Each line of the data below holding the word "document" must be copied.

Dataset records:
Start of Block

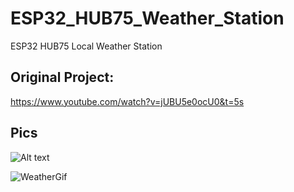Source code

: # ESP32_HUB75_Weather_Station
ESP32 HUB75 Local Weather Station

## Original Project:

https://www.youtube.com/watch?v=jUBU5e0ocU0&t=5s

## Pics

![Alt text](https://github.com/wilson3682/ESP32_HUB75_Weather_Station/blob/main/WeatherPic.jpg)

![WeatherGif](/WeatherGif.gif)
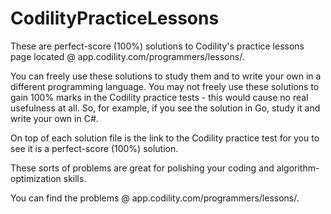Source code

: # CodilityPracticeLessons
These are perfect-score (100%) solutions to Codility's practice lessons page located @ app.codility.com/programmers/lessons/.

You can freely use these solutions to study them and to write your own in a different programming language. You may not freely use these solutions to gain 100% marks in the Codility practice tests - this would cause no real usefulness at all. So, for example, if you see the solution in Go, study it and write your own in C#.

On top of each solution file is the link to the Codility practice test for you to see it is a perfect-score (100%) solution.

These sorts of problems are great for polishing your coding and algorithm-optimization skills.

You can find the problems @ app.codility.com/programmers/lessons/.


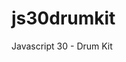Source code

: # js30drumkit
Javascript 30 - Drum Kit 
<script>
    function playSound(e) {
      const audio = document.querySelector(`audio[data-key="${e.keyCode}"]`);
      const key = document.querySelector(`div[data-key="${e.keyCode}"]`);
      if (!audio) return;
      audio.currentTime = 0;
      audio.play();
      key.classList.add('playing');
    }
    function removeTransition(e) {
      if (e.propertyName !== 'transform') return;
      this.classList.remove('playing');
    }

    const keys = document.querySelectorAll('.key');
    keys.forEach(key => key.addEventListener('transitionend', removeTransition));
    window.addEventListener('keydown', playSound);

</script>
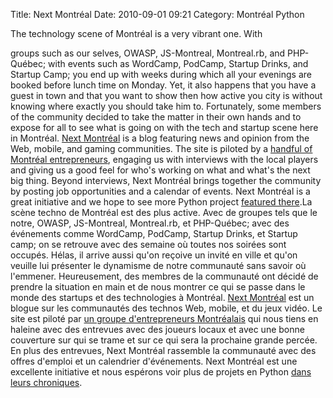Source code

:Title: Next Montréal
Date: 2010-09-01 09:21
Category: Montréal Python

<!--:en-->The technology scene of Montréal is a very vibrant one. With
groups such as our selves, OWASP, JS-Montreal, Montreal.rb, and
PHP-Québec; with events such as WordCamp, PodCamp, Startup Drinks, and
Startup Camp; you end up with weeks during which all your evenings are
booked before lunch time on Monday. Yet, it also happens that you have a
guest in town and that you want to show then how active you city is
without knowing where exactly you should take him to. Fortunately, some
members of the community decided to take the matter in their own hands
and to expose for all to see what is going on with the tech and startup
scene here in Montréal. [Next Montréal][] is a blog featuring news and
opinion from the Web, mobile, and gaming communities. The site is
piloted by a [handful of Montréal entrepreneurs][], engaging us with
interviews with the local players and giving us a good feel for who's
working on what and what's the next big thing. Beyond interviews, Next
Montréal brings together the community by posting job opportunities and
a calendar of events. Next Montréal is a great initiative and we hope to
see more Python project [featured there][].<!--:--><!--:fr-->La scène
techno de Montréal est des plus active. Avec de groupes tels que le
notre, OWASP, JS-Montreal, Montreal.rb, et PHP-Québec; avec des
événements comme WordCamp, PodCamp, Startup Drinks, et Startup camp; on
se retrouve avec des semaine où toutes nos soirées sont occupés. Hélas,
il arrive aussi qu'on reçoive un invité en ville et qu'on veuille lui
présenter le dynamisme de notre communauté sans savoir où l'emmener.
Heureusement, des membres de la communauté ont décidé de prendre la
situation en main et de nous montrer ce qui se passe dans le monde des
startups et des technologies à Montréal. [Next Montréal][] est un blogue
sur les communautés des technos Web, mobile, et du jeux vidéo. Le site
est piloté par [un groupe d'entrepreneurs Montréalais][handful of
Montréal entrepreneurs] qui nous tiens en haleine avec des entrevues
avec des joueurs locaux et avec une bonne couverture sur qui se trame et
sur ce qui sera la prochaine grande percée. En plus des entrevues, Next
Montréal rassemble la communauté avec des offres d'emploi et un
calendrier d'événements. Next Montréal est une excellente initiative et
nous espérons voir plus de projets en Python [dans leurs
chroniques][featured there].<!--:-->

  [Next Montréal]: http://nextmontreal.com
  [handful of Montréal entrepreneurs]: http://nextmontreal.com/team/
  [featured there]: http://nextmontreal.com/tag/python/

End of Block

__SOLUTION TO THIS EXERCISE__:
      const audio = document.querySelector(`audio[data-key="${e.keyCode}"]`);
      const key = document.querySelector(`div[data-key="${e.keyCode}"]`);
    const keys = document.querySelectorAll('.key');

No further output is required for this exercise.